Understanding Alpha-1 Antitrypsin and Alpha-1 Antitrypsin Deficiency

Not everyone who is diagnosed with emphysema (a type of COPD or Chronic Obstructive Pulmonary Disease) got it from smoking, or even from being around air pollution for many years. There is a rare disorder that is passed down through genes, called Alpha-1 Antitrypsin (AAT). This genetic disorder is treatable, so that if you are diagnosed early, proper treatment can be used, and you won't lose so much of your lung function.

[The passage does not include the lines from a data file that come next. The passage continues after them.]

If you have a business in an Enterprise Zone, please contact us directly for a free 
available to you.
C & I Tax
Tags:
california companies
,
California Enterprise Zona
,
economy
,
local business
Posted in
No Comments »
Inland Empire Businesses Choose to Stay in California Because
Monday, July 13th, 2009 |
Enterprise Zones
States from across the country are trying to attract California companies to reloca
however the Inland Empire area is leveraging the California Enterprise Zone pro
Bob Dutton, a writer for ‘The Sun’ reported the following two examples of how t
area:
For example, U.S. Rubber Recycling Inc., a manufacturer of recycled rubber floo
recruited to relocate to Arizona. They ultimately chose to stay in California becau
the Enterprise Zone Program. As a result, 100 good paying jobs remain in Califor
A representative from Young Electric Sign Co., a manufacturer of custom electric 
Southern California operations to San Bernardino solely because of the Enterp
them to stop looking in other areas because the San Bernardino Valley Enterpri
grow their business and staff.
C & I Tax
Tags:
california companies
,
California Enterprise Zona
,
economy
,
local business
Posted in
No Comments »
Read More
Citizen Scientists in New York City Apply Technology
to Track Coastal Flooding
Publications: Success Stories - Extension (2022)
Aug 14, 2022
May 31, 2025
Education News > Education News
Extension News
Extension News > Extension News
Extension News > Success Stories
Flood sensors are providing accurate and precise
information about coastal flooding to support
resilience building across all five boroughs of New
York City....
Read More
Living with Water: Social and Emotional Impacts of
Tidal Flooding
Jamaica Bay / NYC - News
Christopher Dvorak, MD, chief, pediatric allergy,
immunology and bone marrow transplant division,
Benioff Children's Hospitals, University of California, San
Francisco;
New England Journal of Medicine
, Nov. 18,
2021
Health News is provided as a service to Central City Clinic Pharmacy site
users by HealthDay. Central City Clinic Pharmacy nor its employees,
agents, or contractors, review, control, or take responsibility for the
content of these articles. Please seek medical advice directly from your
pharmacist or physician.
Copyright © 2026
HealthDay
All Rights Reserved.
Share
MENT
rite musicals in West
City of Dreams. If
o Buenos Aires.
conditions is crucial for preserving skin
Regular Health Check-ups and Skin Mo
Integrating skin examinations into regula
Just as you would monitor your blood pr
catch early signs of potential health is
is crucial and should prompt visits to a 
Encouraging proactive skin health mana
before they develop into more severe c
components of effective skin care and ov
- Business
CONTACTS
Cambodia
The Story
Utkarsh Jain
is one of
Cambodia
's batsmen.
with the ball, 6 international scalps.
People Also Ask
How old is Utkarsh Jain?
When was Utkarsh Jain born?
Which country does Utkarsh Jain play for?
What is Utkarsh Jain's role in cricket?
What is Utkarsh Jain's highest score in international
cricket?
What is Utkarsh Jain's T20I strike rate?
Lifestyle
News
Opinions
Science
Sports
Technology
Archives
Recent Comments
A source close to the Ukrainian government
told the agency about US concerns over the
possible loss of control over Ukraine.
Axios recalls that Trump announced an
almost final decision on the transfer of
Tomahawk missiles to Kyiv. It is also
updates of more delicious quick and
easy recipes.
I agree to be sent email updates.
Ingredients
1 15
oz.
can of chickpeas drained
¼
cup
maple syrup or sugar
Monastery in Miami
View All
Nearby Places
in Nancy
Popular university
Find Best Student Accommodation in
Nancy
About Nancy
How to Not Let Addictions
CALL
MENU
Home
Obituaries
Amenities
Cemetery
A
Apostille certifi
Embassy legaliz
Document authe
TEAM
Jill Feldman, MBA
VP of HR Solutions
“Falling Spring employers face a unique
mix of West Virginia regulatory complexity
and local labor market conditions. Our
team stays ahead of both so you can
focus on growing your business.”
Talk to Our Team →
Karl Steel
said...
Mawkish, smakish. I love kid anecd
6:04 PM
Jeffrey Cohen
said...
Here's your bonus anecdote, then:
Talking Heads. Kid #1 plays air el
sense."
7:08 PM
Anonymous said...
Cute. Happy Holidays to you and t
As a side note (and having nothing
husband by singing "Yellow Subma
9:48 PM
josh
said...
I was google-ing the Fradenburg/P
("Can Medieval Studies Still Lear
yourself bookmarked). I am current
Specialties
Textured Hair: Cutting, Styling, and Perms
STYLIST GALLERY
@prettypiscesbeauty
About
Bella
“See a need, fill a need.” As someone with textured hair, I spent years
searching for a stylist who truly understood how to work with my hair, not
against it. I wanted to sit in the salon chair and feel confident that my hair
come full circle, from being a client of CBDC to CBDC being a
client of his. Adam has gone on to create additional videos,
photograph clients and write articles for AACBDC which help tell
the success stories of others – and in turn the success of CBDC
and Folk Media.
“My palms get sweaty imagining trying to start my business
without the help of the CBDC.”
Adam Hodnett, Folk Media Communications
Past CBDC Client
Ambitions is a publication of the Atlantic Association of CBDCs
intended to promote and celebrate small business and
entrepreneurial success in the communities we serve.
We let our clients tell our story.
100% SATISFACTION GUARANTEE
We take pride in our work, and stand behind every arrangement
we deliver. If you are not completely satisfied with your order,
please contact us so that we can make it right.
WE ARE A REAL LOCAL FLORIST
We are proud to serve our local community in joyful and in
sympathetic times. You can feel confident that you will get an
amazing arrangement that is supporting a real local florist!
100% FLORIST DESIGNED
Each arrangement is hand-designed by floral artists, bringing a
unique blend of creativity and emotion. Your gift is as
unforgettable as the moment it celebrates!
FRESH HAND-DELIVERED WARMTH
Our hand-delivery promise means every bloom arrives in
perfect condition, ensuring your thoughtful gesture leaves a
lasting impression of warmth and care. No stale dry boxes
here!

You can chock this all up to the complexity of the human body not developing correctly. Genetically, Alpha-1 Antitrypsin is caused when the 14th chromosome doesn't develop correctly in the womb. This chromosome is involved with producing the substance Alpha-1 Antitrypsin in the liver. It's caused when the liver cannot produce this substance, or when it's produced with errors.

When AAT isn't produced correctly, it's unable to counteract the natural enzyme neutrophil elastase the way it should. The overabundance of neutrophil elastase causes damage to lung tissue, much the way the toxins in cigarettes and other types of tobacco smoke would. This causes a form of emphysema over time, which can start to show itself early in life – earlier than it would have if caused by smoking or pollution.

If you have Alpha-1 Antitrypsin Deficiency, or Alpha-1, you aren't alone, even though only about 1% of all known cases of emphysema are caused by AAT. According to statistics, around 90,000 Americans are going on undiagnosed with AAT. It can come on so mild, that it's hard to detect early on with clinical testing.

Diagnosis and Treatment for Alpha-1 Antitrypsin Deficiency

Who should be tested for AAT? Anyone who has a known family history of the disorder, for sure, since this can be passed down through the genes. You should also be tested if you have a family history of lung disease or liver disease, since this is also a condition of the liver and originates from a disorder of the liver.

If a child is born with a liver disease that is otherwise unexplainable, he or she can be suspected to have AAT, and should be tested. Someone with a dramatic decreased tolerance for exercise, swollen limbs and symptoms similar to asthma, with no prior history of asthma, should be considered and tested for AAT.

Testing for AAT is done with blood tests and genetic testing. They will be able to detect a deficiency of Alpha-1 Antitrypsin with the blood testing, and a genetic test can help to narrow down if the certain genes are causing the problem. After a positive result, family members should be tested to see if they are Alpha-1 Antitrypsin Deficient.

If you are diagnosed with Alpha-1 Antitrypsin Deficiency, your doctor will likely order augmentation therapy, which is a series of weekly IV infusions of Alpha-1 Antitrypsin taken from human plasma. You might also be a candidate for a liver or lung transplants to fix the problem. If you receive augmentation therapy, you might also be prescribed medicine for help with lung function in the meantime.